Task item:
Copy out, from the entries below, each line that holds the string "hand".

Data to examine: Begin

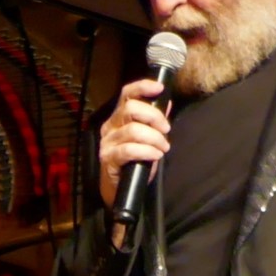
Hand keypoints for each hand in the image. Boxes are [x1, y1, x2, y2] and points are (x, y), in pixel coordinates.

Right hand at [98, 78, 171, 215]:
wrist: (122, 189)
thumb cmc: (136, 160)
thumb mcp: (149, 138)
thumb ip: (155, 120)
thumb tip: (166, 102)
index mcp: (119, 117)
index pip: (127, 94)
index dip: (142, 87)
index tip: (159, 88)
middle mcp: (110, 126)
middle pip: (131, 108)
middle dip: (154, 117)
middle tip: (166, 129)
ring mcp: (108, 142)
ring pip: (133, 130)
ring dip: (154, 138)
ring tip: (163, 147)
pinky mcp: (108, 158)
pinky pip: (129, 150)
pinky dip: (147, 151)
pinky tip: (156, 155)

Data to examine: End

Written solution:
Hand keypoints for each hand in the image. Boxes are [x1, y1, x2, y2] and points are (x, y), in pixel coordinates.
Right hand at [98, 78, 171, 215]:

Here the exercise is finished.